CHOP (Aktas et al., 2015) is validated on shape retrieval datasets such as MPEG-7, ETHZ, Tools-40, Tools-35, and Myth. Retrieval metrics (Top-1, Top-4, Bullseye) indicate that explicit part-graphs with learned spatial relations and shareable subparts outperform previous contour or shape-context methods, e.g., Bullseye 87.9–93.3% on Tools-35/Myth.

PSGNet (Bear et al., 2020) demonstrates higher recall (0.70) and robust mIoU/BoundF on the Playroom dataset. Ablation shows that removal of recurrence, border aggregation, or graph convolution significantly degrades performance (recall drops to $\leq$ 0.59). Use of learned vector affinities is critical—binary affinity collapses recall to 0.05.

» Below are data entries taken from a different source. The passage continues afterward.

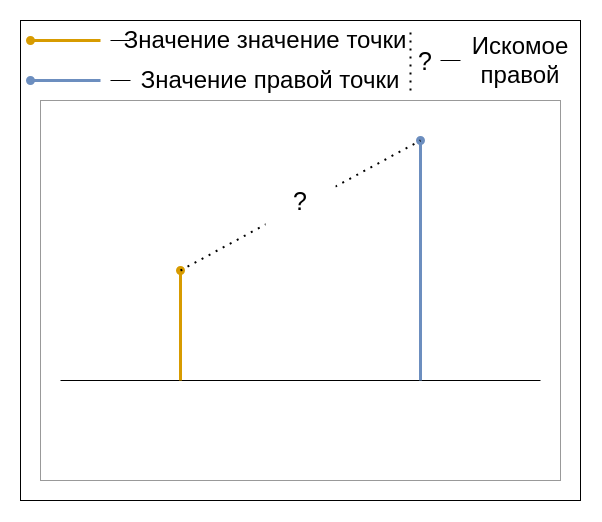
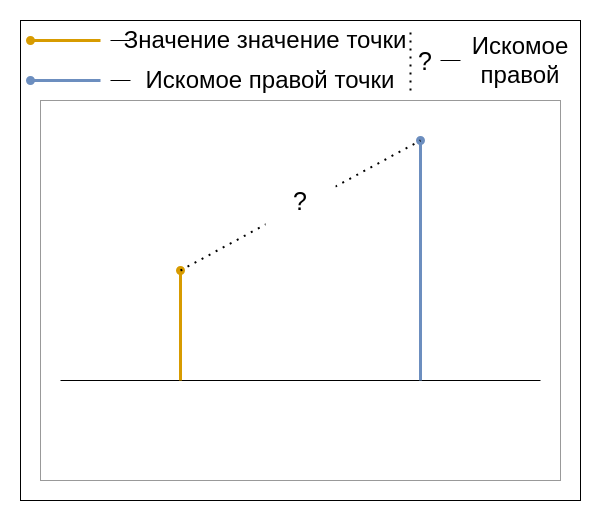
  <mxCell id="0" />
  <mxCell id="1" parent="0" />
  <mxCell id="2" value="" style="rounded=0;whiteSpace=wrap;html=1;" vertex="1" parent="1"><mxGeometry x="20" y="20" width="560" height="480" as="geometry" /></mxCell>
  <mxCell id="3" value="" style="rounded=0;whiteSpace=wrap;html=1;strokeColor=#999999;" vertex="1" parent="1"><mxGeometry x="40" y="100" width="520" height="380" as="geometry" /></mxCell>
  <mxCell id="4" value="" style="endArrow=none;html=1;exitX=0;exitY=1;exitDx=0;exitDy=0;entryX=1;entryY=1;entryDx=0;entryDy=0;" edge="1" parent="1"><mxGeometry width="50" height="50" relative="1" as="geometry"><mxPoint x="60" y="380" as="sourcePoint" /><mxPoint x="540" y="380" as="targetPoint" /></mxGeometry></mxCell>
  <mxCell id="5" value="" style="endArrow=oval;html=1;exitX=0.25;exitY=1;exitDx=0;exitDy=0;entryX=0.25;entryY=0;entryDx=0;entryDy=0;endFill=1;strokeWidth=3;fillColor=#ffe6cc;strokeColor=#d79b00;" edge="1" parent="1"><mxGeometry width="50" height="50" relative="1" as="geometry"><mxPoint x="180" y="380" as="sourcePoint" /><mxPoint x="180" y="270" as="targetPoint" /></mxGeometry></mxCell>
  <mxCell id="6" value="" style="endArrow=oval;html=1;exitX=0.75;exitY=1;exitDx=0;exitDy=0;endFill=1;strokeWidth=3;fillColor=#dae8fc;strokeColor=#6c8ebf;" edge="1" parent="1"><mxGeometry width="50" height="50" relative="1" as="geometry"><mxPoint x="420" y="380" as="sourcePoint" /><mxPoint x="420" y="140" as="targetPoint" /></mxGeometry></mxCell>
  <mxCell id="7" value="" style="endArrow=none;dashed=1;html=1;dashPattern=1 3;strokeWidth=2;entryX=0.5;entryY=1;entryDx=0;entryDy=0;" edge="1" parent="1"><mxGeometry width="50" height="50" relative="1" as="geometry"><mxPoint x="180" y="270" as="sourcePoint" /><mxPoint x="420" y="140" as="targetPoint" /></mxGeometry></mxCell>
  <mxCell id="8" value="?" style="text;html=1;strokeColor=none;align=center;verticalAlign=middle;whiteSpace=wrap;rounded=0;fontSize=25;labelBackgroundColor=none;fillColor=#ffffff;" vertex="1" parent="1"><mxGeometry x="265" y="170" width="70" height="60" as="geometry" /></mxCell>
  <mxCell id="9" value="" style="endArrow=oval;html=1;exitX=1;exitY=0.5;exitDx=0;exitDy=0;entryX=0;entryY=0.5;entryDx=0;entryDy=0;endFill=1;strokeWidth=3;fillColor=#ffe6cc;strokeColor=#d79b00;" edge="1" parent="1"><mxGeometry width="50" height="50" relative="1" as="geometry"><mxPoint x="100" y="40" as="sourcePoint" /><mxPoint x="30" y="40" as="targetPoint" /></mxGeometry></mxCell>
  <mxCell id="10" value="" style="endArrow=oval;html=1;exitX=1;exitY=0.5;exitDx=0;exitDy=0;endFill=1;strokeWidth=3;fillColor=#dae8fc;strokeColor=#6c8ebf;entryX=0;entryY=0.5;entryDx=0;entryDy=0;" edge="1" parent="1"><mxGeometry width="50" height="50" relative="1" as="geometry"><mxPoint x="100" y="80" as="sourcePoint" /><mxPoint x="30" y="80" as="targetPoint" /></mxGeometry></mxCell>
  <mxCell id="11" value="" style="endArrow=none;html=1;strokeWidth=1;fontSize=25;entryX=1;entryY=0.5;entryDx=0;entryDy=0;exitX=0;exitY=0.5;exitDx=0;exitDy=0;" edge="1" parent="1"><mxGeometry width="50" height="50" relative="1" as="geometry"><mxPoint x="110" y="40" as="sourcePoint" /><mxPoint x="130" y="40" as="targetPoint" /></mxGeometry></mxCell>
  <mxCell id="12" value="" style="endArrow=none;html=1;strokeWidth=1;fontSize=25;exitX=0;exitY=0.5;exitDx=0;exitDy=0;entryX=1;entryY=0.5;entryDx=0;entryDy=0;" edge="1" parent="1"><mxGeometry width="50" height="50" relative="1" as="geometry"><mxPoint x="110" y="80" as="sourcePoint" /><mxPoint x="130" y="80" as="targetPoint" /></mxGeometry></mxCell>
  <mxCell id="13" value="Значение значение точки" style="text;html=1;strokeColor=none;fillColor=none;align=center;verticalAlign=middle;whiteSpace=wrap;rounded=0;labelBackgroundColor=none;fontSize=24;" vertex="1" parent="1"><mxGeometry x="70" y="30" width="390" height="20" as="geometry" /></mxCell>
- <mxCell id="14" value="Значение правой точки" style="text;html=1;strokeColor=none;fillColor=none;align=center;verticalAlign=middle;whiteSpace=wrap;rounded=0;labelBackgroundColor=none;fontSize=24;" vertex="1" parent="1"><mxGeometry x="80" y="70" width="380" height="20" as="geometry" /></mxCell>
+ <mxCell id="14" value="Искомое правой точки" style="text;html=1;strokeColor=none;fillColor=none;align=center;verticalAlign=middle;whiteSpace=wrap;rounded=0;labelBackgroundColor=none;fontSize=24;" vertex="1" parent="1"><mxGeometry x="80" y="70" width="380" height="20" as="geometry" /></mxCell>
  <mxCell id="15" value="?" style="text;html=1;strokeColor=none;align=center;verticalAlign=middle;whiteSpace=wrap;rounded=0;fontSize=25;labelBackgroundColor=none;fillColor=#ffffff;" vertex="1" parent="1"><mxGeometry x="405" y="30" width="40" height="60" as="geometry" /></mxCell>
  <mxCell id="16" value="" style="endArrow=none;html=1;strokeWidth=1;fontSize=24;entryX=1;entryY=0.5;entryDx=0;entryDy=0;exitX=0;exitY=0.5;exitDx=0;exitDy=0;" edge="1" parent="1"><mxGeometry width="50" height="50" relative="1" as="geometry"><mxPoint x="440" y="60" as="sourcePoint" /><mxPoint x="460" y="60" as="targetPoint" /></mxGeometry></mxCell>
  <mxCell id="17" value="Искомое правой" style="text;html=1;strokeColor=none;fillColor=none;align=center;verticalAlign=middle;whiteSpace=wrap;rounded=0;labelBackgroundColor=none;fontSize=24;" vertex="1" parent="1"><mxGeometry x="470" y="50" width="100" height="20" as="geometry" /></mxCell>
  <mxCell id="18" value="" style="endArrow=none;dashed=1;html=1;dashPattern=1 3;strokeWidth=2;fontSize=24;entryX=0.5;entryY=0;entryDx=0;entryDy=0;exitX=0.5;exitY=1;exitDx=0;exitDy=0;" edge="1" parent="1"><mxGeometry width="50" height="50" relative="1" as="geometry"><mxPoint x="410" y="90" as="sourcePoint" /><mxPoint x="410" y="30" as="targetPoint" /></mxGeometry></mxCell>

5. Interpretability, Compositionality, and Physical Reasoning

Explicit part graphs offer direct interpretability: nodes correspond to discrete spatial entities, edges to explicit relations or bonds, and embeddings to measurable physical or statistical properties.

In ECO-Net (Foo et al., 20 Dec 2025), explicit spatial encoding allows robust object discovery under occlusion and OOD; discovered objects can be mapped to interpretable property vectors for downstream tasks without implicit neural bottlenecks.

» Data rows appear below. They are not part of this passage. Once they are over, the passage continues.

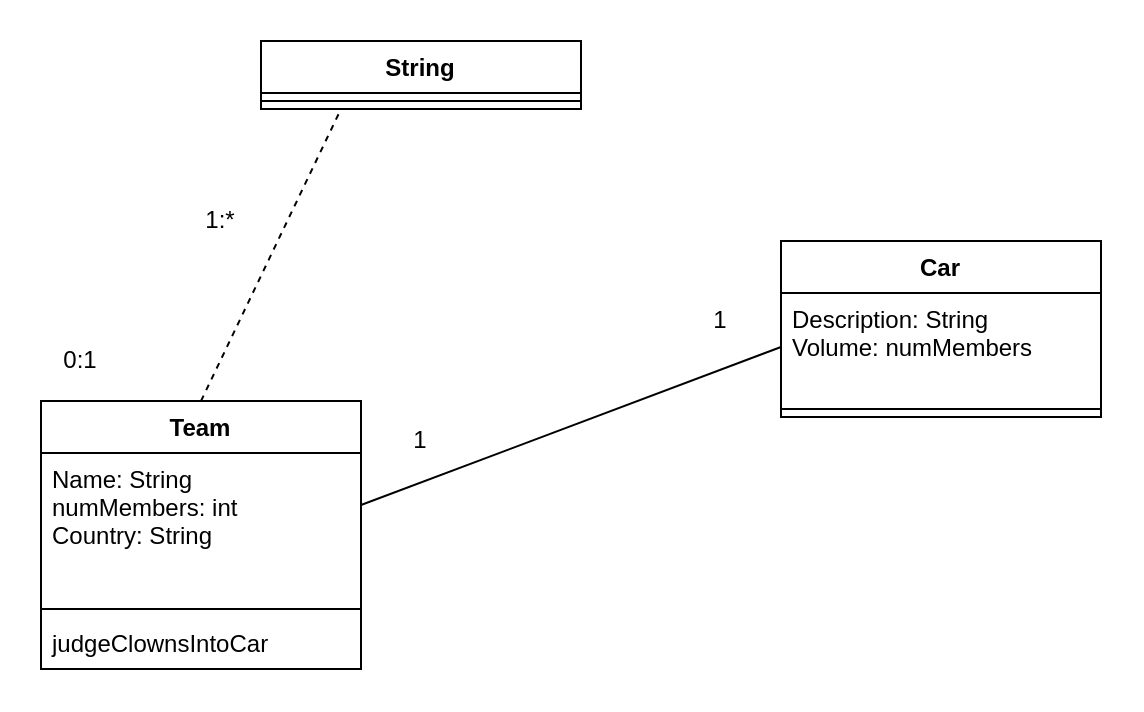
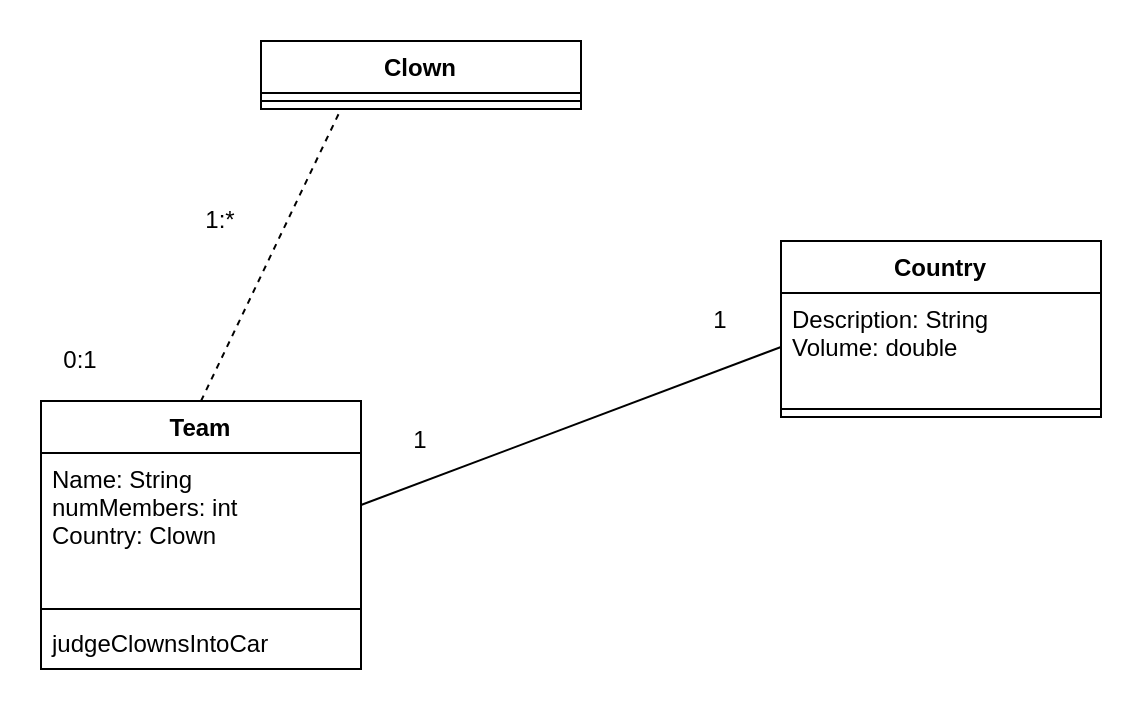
  <mxCell id="0" />
  <mxCell id="1" parent="0" />
  <mxCell id="2" value="Team" style="swimlane;fontStyle=1;align=center;verticalAlign=top;childLayout=stackLayout;horizontal=1;startSize=26;horizontalStack=0;resizeParent=1;resizeParentMax=0;resizeLast=0;collapsible=1;marginBottom=0;" parent="1" vertex="1"><mxGeometry x="20" y="200" width="160" height="134" as="geometry" /></mxCell>
- <mxCell id="3" value="Name: String&#10;numMembers: int&#10;Country: String" style="text;strokeColor=none;fillColor=none;align=left;verticalAlign=top;spacingLeft=4;spacingRight=4;overflow=hidden;rotatable=0;points=[[0,0.5],[1,0.5]];portConstraint=eastwest;" parent="2" vertex="1"><mxGeometry y="26" width="160" height="74" as="geometry" /></mxCell>
+ <mxCell id="3" value="Name: String&#10;numMembers: int&#10;Country: Clown" style="text;strokeColor=none;fillColor=none;align=left;verticalAlign=top;spacingLeft=4;spacingRight=4;overflow=hidden;rotatable=0;points=[[0,0.5],[1,0.5]];portConstraint=eastwest;" parent="2" vertex="1"><mxGeometry y="26" width="160" height="74" as="geometry" /></mxCell>
  <mxCell id="4" value="" style="line;strokeWidth=1;fillColor=none;align=left;verticalAlign=middle;spacingTop=-1;spacingLeft=3;spacingRight=3;rotatable=0;labelPosition=right;points=[];portConstraint=eastwest;" parent="2" vertex="1"><mxGeometry y="100" width="160" height="8" as="geometry" /></mxCell>
  <mxCell id="5" value="judgeClownsIntoCar" style="text;strokeColor=none;fillColor=none;align=left;verticalAlign=top;spacingLeft=4;spacingRight=4;overflow=hidden;rotatable=0;points=[[0,0.5],[1,0.5]];portConstraint=eastwest;" parent="2" vertex="1"><mxGeometry y="108" width="160" height="26" as="geometry" /></mxCell>
- <mxCell id="6" value="Car" style="swimlane;fontStyle=1;align=center;verticalAlign=top;childLayout=stackLayout;horizontal=1;startSize=26;horizontalStack=0;resizeParent=1;resizeParentMax=0;resizeLast=0;collapsible=1;marginBottom=0;" parent="1" vertex="1"><mxGeometry x="390" y="120" width="160" height="88" as="geometry" /></mxCell>
- <mxCell id="7" value="Description: String&#10;Volume: numMembers" style="text;strokeColor=none;fillColor=none;align=left;verticalAlign=top;spacingLeft=4;spacingRight=4;overflow=hidden;rotatable=0;points=[[0,0.5],[1,0.5]];portConstraint=eastwest;" parent="6" vertex="1"><mxGeometry y="26" width="160" height="54" as="geometry" /></mxCell>
+ <mxCell id="6" value="Country" style="swimlane;fontStyle=1;align=center;verticalAlign=top;childLayout=stackLayout;horizontal=1;startSize=26;horizontalStack=0;resizeParent=1;resizeParentMax=0;resizeLast=0;collapsible=1;marginBottom=0;" parent="1" vertex="1"><mxGeometry x="390" y="120" width="160" height="88" as="geometry" /></mxCell>
+ <mxCell id="7" value="Description: String&#10;Volume: double" style="text;strokeColor=none;fillColor=none;align=left;verticalAlign=top;spacingLeft=4;spacingRight=4;overflow=hidden;rotatable=0;points=[[0,0.5],[1,0.5]];portConstraint=eastwest;" parent="6" vertex="1"><mxGeometry y="26" width="160" height="54" as="geometry" /></mxCell>
  <mxCell id="8" value="" style="line;strokeWidth=1;fillColor=none;align=left;verticalAlign=middle;spacingTop=-1;spacingLeft=3;spacingRight=3;rotatable=0;labelPosition=right;points=[];portConstraint=eastwest;" parent="6" vertex="1"><mxGeometry y="80" width="160" height="8" as="geometry" /></mxCell>
  <mxCell id="9" value="" style="endArrow=none;html=1;entryX=0.25;entryY=1;entryDx=0;entryDy=0;exitX=0.5;exitY=0;exitDx=0;exitDy=0;dashed=1;" parent="1" source="2" target="15" edge="1"><mxGeometry width="50" height="50" relative="1" as="geometry"><mxPoint x="120" y="160" as="sourcePoint" /><mxPoint x="170" y="110" as="targetPoint" /></mxGeometry></mxCell>
  <mxCell id="10" value="&lt;font style=&quot;font-size: 12px&quot;&gt;1:*&lt;/font&gt;" style="text;html=1;strokeColor=none;fillColor=none;align=center;verticalAlign=middle;whiteSpace=wrap;rounded=0;" parent="1" vertex="1"><mxGeometry x="80" y="100" width="60" height="20" as="geometry" /></mxCell>
  <mxCell id="11" value="0:1" style="text;html=1;strokeColor=none;fillColor=none;align=center;verticalAlign=middle;whiteSpace=wrap;rounded=0;" parent="1" vertex="1"><mxGeometry x="20" y="170" width="40" height="20" as="geometry" /></mxCell>
  <mxCell id="12" value="" style="endArrow=none;html=1;entryX=0;entryY=0.5;entryDx=0;entryDy=0;" parent="1" target="7" edge="1"><mxGeometry width="50" height="50" relative="1" as="geometry"><mxPoint x="180" y="252" as="sourcePoint" /><mxPoint x="320" y="170" as="targetPoint" /></mxGeometry></mxCell>
  <mxCell id="13" value="1" style="text;html=1;strokeColor=none;fillColor=none;align=center;verticalAlign=middle;whiteSpace=wrap;rounded=0;" parent="1" vertex="1"><mxGeometry x="185" y="210" width="50" height="20" as="geometry" /></mxCell>
  <mxCell id="14" value="1" style="text;html=1;strokeColor=none;fillColor=none;align=center;verticalAlign=middle;whiteSpace=wrap;rounded=0;" parent="1" vertex="1"><mxGeometry x="340" y="150" width="40" height="20" as="geometry" /></mxCell>
- <mxCell id="15" value="String" style="swimlane;fontStyle=1;align=center;verticalAlign=top;childLayout=stackLayout;horizontal=1;startSize=26;horizontalStack=0;resizeParent=1;resizeParentMax=0;resizeLast=0;collapsible=1;marginBottom=0;" parent="1" vertex="1"><mxGeometry x="130" y="20" width="160" height="34" as="geometry" /></mxCell>
+ <mxCell id="15" value="Clown" style="swimlane;fontStyle=1;align=center;verticalAlign=top;childLayout=stackLayout;horizontal=1;startSize=26;horizontalStack=0;resizeParent=1;resizeParentMax=0;resizeLast=0;collapsible=1;marginBottom=0;" parent="1" vertex="1"><mxGeometry x="130" y="20" width="160" height="34" as="geometry" /></mxCell>
  <mxCell id="16" value="" style="line;strokeWidth=1;fillColor=none;align=left;verticalAlign=middle;spacingTop=-1;spacingLeft=3;spacingRight=3;rotatable=0;labelPosition=right;points=[];portConstraint=eastwest;" parent="15" vertex="1"><mxGeometry y="26" width="160" height="8" as="geometry" /></mxCell>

CHOP (Aktas et al., 2015) builds a hierarchy in which low-level shape primitives compose recurrent, shareable mid-level motifs and ultimately complex objects, supporting both compositional inference and efficient shape retrieval. The vocabulary evolves to stabilize as common substructures are captured.

PSGNet (Bear et al., 2020) further demonstrates compositional reasoning: symbolic object editing (removing, translating, scaling nodes), segment-wise manipulation of attributes (color, shape), and tracking across time via spatiotemporal bonds. The hierarchy supports disentanglement of surface, texture, and geometric factors.

6. Limitations and Open Directions

Explicit graph-based part representations present several open challenges:

Parameter Sensitivity: ECO-Net requires a hand-tuned similarity threshold $\epsilon$ ; automatic or learned metric selection is a desirable extension (Foo et al., 20 Dec 2025).
Scalability: $O(M^2)$ pairwise clustering in ECO-Net limits applicability to large-scale images and video; faster matching algorithms, or learned graph neural networks, are suggested remedies.
Richer Semantics: Current approaches, while effective for relatively simple part structure, are limited in handling articulated, hierarchical, or semantically complex parts (e.g., non-star or cyclic configurations, joints, and attachments) (Foo et al., 20 Dec 2025, Aktas et al., 2015).
End-to-End Learning: Integrating explicit part-graph formation and object discovery into fully differentiable, supervised or self-supervised pipelines with learnable grouping and relation modules remains an active area, exemplified by the architecture of PSGNet (Bear et al., 2020).
Physical Realism: While PSGNet’s edges encode “physical bonds” in a latent sense, fine-grained modeling of forces, contact mechanics, or articulated kinematics is not yet achieved.

A plausible implication is that advances in hierarchical graph construction, unsupervised metric learning, and the integration of physical constraints will further enable explicit part graphs to support both robust perception and physical reasoning in complex environments.

7. Summary and Perspectives

Explicit graph representations for parts constitute a foundational methodology for object-centric vision and scene understanding. By encoding part compositionality, spatial and physical context, and statistical recurrence directly in graph-based structures, these models have demonstrated gains in robustness, interpretability, and downstream task performance, especially in the presence of occlusion and unseen backgrounds. Ongoing research is expanding their expressivity, scalability, and integration with end-to-end differentiable architectures, with the goal of advancing compositional, interpretable, and physically grounded scene representations across a range of vision and robotics domains (Foo et al., 20 Dec 2025, Aktas et al., 2015, Bear et al., 2020).